O diário de Carolina Maria de Jesus foi transformado no livro “Quarto de despejo”, com auxílio do jornalista Audálio Dantas, mas mantendo a escrita da autora. O livro foi traduzido para mais de 10 línguas e tornou essa mulher extraordinária e potente escritora numa referência para estudos sociais e culturais.

O contexto social vivido por Carolina Maria de Jesus é o de uma mãe solo, com 3 filhos, subjugada a pobreza e invisibilidade social. Mãe que não pode sequer adoecer ou descansar senão os filhos passam fome. Como a própria descreve: “Mas, o pobre não repousa. Não tem o previlegio de gosar descanço.”

Fazendo uma alusão ao contexto vivido pela escritora e sua família em meados do século XX, contata-se que a realidade da mulher negra/pobre no Brasil permanece a mesma quase seis décadas depois.

O estudo “Síntese de Indicadores Sociais – Uma análise das condições de vida da população brasileira” divulgado pelo IBGE em 2018 traz informações importantes das condições sociais das mulheres negras. Quando se analisa, por exemplo, as atividades de MENORES rendimentos médios, fazendo um recorte por raça e gênero, conclui-se que proporcionalmente possuem mais ocupados de cor ou raça preta ou parda e pessoas do sexo feminino.

É importante ressaltar que em 2017, os brancos ganhavam em média 72,5% mais do que pretos ou pardos e os homens ganhavam, em média, 29,7% mais que as mulheres. Ainda sob o enfoque do rendimento, as pessoas de cor ou raça preta ou parda tiveram rendimento domiciliar per capita médio de quase a metade do valor observado para as pessoas brancas em 2017.

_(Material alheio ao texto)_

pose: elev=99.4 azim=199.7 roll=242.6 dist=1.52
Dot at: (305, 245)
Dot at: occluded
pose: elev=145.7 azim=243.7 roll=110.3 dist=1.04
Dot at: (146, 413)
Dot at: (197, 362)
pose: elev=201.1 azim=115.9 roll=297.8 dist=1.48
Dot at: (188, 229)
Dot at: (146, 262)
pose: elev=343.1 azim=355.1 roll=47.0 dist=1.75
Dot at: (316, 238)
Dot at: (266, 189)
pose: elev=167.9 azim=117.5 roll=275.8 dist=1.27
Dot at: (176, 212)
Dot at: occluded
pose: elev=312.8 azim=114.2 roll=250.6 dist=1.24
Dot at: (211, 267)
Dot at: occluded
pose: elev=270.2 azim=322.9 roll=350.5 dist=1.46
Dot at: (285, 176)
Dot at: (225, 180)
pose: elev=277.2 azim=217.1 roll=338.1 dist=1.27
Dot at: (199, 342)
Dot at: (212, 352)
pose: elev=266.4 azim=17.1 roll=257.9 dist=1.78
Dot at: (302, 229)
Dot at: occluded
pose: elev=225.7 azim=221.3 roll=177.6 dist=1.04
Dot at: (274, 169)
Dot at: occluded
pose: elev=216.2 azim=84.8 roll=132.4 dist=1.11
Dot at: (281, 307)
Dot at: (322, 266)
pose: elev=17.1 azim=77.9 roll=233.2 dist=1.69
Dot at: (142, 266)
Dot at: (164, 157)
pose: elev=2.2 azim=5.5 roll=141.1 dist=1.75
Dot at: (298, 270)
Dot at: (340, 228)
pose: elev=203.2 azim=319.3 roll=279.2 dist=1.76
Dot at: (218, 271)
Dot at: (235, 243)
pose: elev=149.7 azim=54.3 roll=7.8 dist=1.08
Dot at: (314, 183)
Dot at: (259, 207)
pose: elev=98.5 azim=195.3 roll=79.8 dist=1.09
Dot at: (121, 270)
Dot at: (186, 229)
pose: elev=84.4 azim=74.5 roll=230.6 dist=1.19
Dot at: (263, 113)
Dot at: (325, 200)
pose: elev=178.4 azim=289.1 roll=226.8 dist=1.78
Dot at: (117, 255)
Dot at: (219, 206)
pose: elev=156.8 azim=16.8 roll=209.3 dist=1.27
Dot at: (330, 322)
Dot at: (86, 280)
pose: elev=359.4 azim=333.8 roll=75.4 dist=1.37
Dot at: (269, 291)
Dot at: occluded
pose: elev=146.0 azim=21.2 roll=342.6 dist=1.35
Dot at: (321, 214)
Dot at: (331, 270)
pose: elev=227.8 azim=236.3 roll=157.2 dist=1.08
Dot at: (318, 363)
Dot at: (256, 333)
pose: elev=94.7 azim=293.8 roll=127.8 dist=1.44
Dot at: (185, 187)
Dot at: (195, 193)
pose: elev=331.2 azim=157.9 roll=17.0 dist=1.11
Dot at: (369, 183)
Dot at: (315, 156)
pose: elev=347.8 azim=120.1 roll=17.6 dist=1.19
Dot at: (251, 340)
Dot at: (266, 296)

Uma análise realizada com recorte de perfis de pessoas que moram em domicílios formados por arranjos cujo responsável é mulher sem cônjuge com filhos de até 14 anos de idade, a incidência de pobreza está no patamar de 64,4%, se o responsável desse tipo de domicílio é mulher preta ou parda.

Ou seja, a realidade da mulher negra brasileira é cruel, especialmente se ela é mãe solo. Eis o questionamento: Até quando as mulheres negras viverão em quartos de despejos, tendo suas potencias invisibilizadas e suas existências desumanizadas?